Hilda Gutierrez is an individual that engages in all that she does. She is an individual whose smile and positive outlook on life radiates into others, and whose rage at the ignorance of others is respectively directed. Like most, she wants to make a difference in the world. First, she wants to experience the world. She realizes the constraints that her narrow life has had and the influence with which it has shaped her life. Hilda possesses a spirit that seeks to see the world from a view untainted by societal stereotypes. She seeks to prove herself in a society that has tried, but to no avail, to limit her. Through her resolve, embodied in the passion her body yields, she challenges the past and present and dares the future to prove her wrong. Hilda expunges assumptions, all the while the reverberations of her defiance penetrate those around her long after their cessation.

 

 

 

 

 

Author’s Afterword:

This was my second article for Journalism, however only my first profile. In other words, unlike my first article, I was going to have to interview someone else. I chose Hilda since she was in a few organizations I was part of and she seemed like a unique first-year that I would have liked to have gotten to know better anyway.

I really recommend interviewing someone you don’t know that well for your first profile. It causes you to be thorough and puts you in a situation in which you have few pre-conceived judgements about them. You truly have to bridge a connection between yourself and that person that is not already there.

For example, I not only interviewed her, but I went to every activity that she did for remainder of the week. I made it a point of telling her that I would like to be her shadow for the next few days and when the interview was up I just asked her what she was doing the next day. It wasn’t awkward after a while and through doing this I got to know how she acted around her friends and in other organizations that I knew nothing about.

You only see pieces of someone’s life through an interview and through the questions you ask. By following Hilda around, I took a backseat and let her lead me through her everyday life. By seeing how she lived I could then probe deeper into comments she’d made in the first interview, especially regarding what she valued in life and what struck a cord within her.

I recommend doing a second interview with the person you profile after you have seen more of their everyday activities. It allows you a chance to follow up with them with questions you have as a result of listening to what you talked about and experiencing the various trips they have taken you on.

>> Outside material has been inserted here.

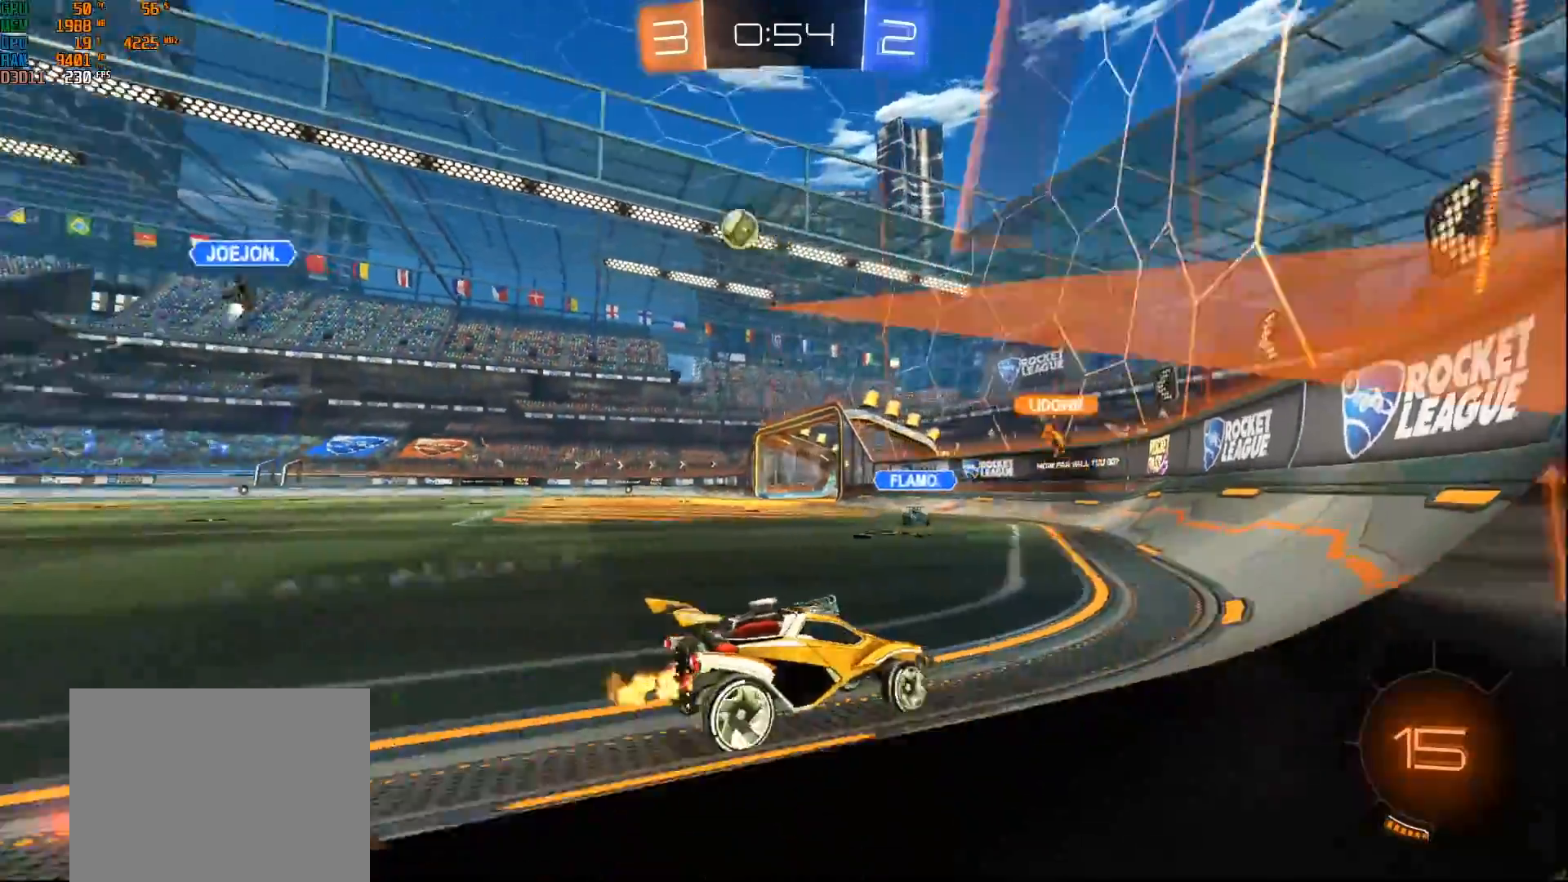
{"buttons": ["R2"], "left_stick": "left", "right_stick": "center", "events": []}
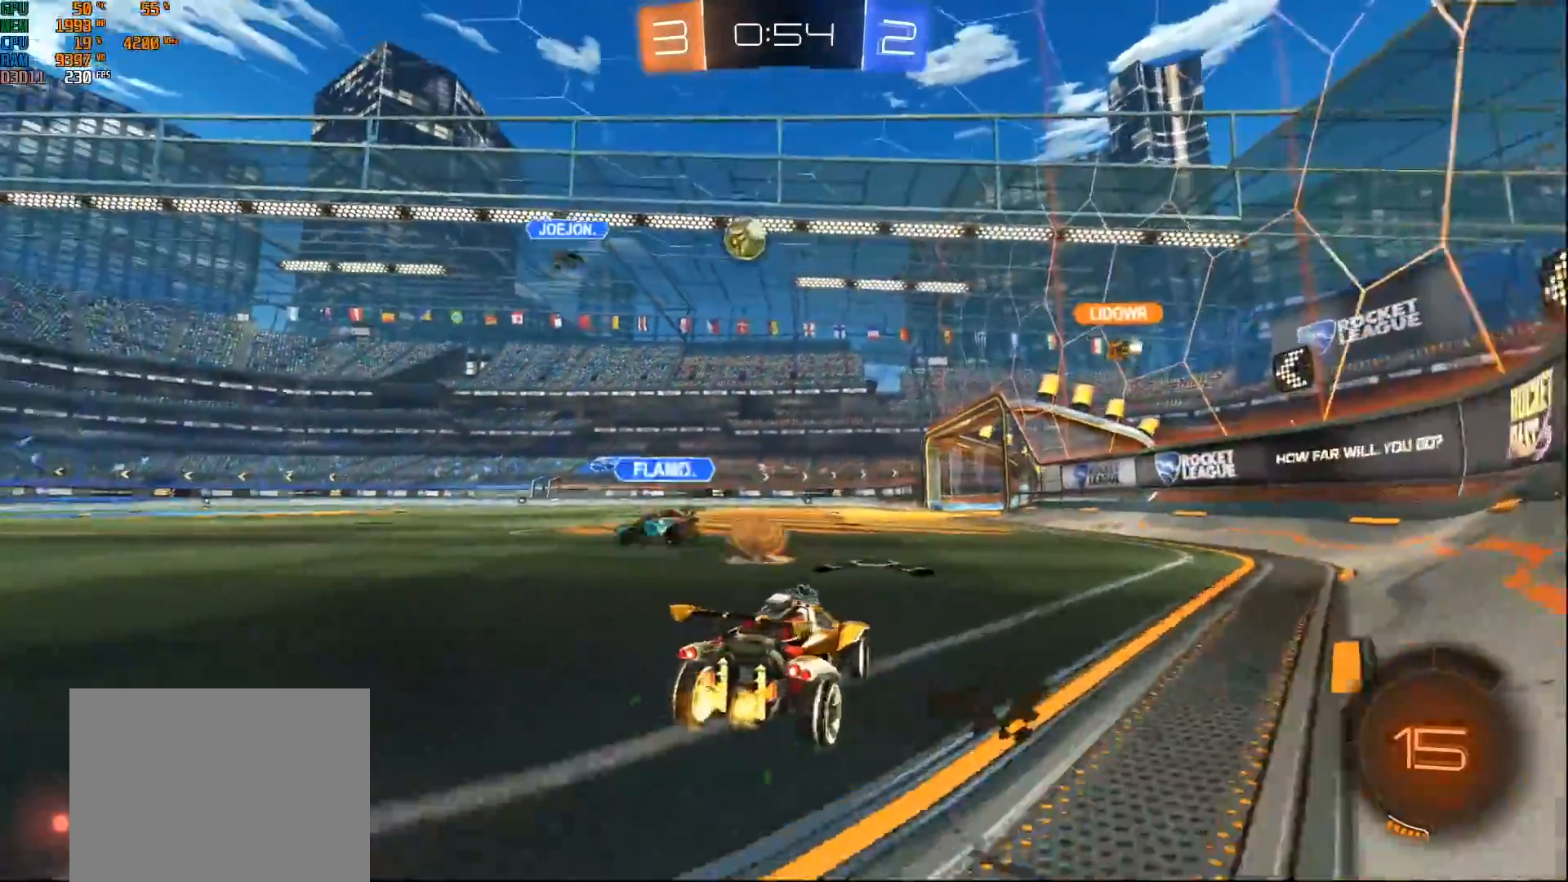
{"buttons": ["R2"], "left_stick": "center", "right_stick": "center", "events": [[100, "left_stick", "center"]]}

The ultimate story that you create is yours and the angle you take, or the message you intend to send, is something that you alone must decide on. It is a story about them, however, and when I wrote this I thought it was very important to try and represent Hilda as accurately as possible. It is something I recommend keeping in the back of your mind at all times. This doesn’t mean that I crammed in everything she said or we did together within this essay. You have to pick and choose. Hopefully, by going through the process I did — and perhaps a few creative ideas of your own- you will have lots to choose from.